Timeout/Error when processing an MDPI PDF
See original GitHub issueHello!
I successfully deployed a grobid-server and I was parsing some articles. Everything was smooth until I found this paper: https://www.mdpi.com/2076-3921/11/2/251
I downloaded its PDF and tried to parse it with the following command:
curl -v --form input=@./mdpi_article.pdf localhost:8070/api/processFulltextDocument
And I get an XML with the following content:
[TIMEOUT] PDF to XML conversion timed out
When trying instead the processHeaderDocument
command, everything works as expected and the article headers (title, abstract, etc.) gets parsed in a good way.

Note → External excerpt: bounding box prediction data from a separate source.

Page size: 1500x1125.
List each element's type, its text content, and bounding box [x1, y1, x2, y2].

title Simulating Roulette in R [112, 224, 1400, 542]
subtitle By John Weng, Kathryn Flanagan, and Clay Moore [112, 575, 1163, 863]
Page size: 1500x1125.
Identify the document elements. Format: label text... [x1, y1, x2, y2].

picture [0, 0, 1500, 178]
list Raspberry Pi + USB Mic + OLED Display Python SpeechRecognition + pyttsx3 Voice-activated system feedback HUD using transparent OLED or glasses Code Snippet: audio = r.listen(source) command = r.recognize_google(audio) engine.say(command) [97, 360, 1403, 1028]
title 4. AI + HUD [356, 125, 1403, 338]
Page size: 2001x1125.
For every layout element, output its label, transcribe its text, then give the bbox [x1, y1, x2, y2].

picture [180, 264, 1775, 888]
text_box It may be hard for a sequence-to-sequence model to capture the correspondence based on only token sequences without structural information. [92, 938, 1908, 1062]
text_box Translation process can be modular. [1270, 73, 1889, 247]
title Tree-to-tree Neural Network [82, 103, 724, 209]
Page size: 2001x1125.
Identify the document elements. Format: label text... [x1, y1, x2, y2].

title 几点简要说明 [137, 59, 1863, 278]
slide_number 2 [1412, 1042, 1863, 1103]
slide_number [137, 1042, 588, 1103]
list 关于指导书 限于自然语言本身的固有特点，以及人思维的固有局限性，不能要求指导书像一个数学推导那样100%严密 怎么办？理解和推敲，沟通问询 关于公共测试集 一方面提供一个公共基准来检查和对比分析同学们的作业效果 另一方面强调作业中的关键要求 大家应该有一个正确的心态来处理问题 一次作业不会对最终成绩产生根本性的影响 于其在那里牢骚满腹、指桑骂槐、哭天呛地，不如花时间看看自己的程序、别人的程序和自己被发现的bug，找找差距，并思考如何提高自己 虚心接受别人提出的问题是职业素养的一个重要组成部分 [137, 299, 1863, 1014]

curl -v --form input=@./mdpi_article.pdf localhost:8070/api/processHeaderDocument
This is the error I got:
ERROR [2022-04-06 14:07:25,987] org.grobid.core.process.ProcessPdfToXml: pdfalto process finished with error code: 143. [/opt/grobid/grobid-home/pdfalto/lin-64/pdfalto_server, -fullFontName, -noLineNumbers, -noImage, -annotation, -filesLimit, 2000, /opt/grobid/grobid-home/tmp/origin3229937128031954158.pdf, /opt/grobid/grobid-home/tmp/4wDQxkvfeZ.lxml]
ERROR [2022-04-06 14:07:25,987] org.grobid.core.process.ProcessPdfToXml: pdfalto return message:
ERROR [2022-04-06 14:07:25,988] org.grobid.service.process.GrobidRestProcessFiles: An unexpected exception occurs.
You mention here that this error can be a bit of anything. So let me know if you need more data for replicating the error. The server config is set on 10 threads and a timeout of 120 seconds, though I get this “timeout error” after 20 sec.
Issue Analytics
- State:
- Created a year ago
- Comments:5 (3 by maintainers)
Top GitHub Comments
@kermitt2 I can confirm that upgrading to version
0.7.1
solved the issue. In a parallel universe, it would be really nice to know what was it and how it was fixed. But, I am more than content with this being solved!Thanks for the tip and sorry for the delay, a lot of stuff happened during Easter holidays that had priority.
@mazzespazze thanks for the feedback and good that this PDF is working now too ! To be honest I cannot immediately point to one of the fixes we made in the last months that has solved this problem, this is actually quite time consuming to track the problems back to the PDF parsing - which is likely where the trouble was taking place - so relatd to pdfalto or the interface with pdfalto.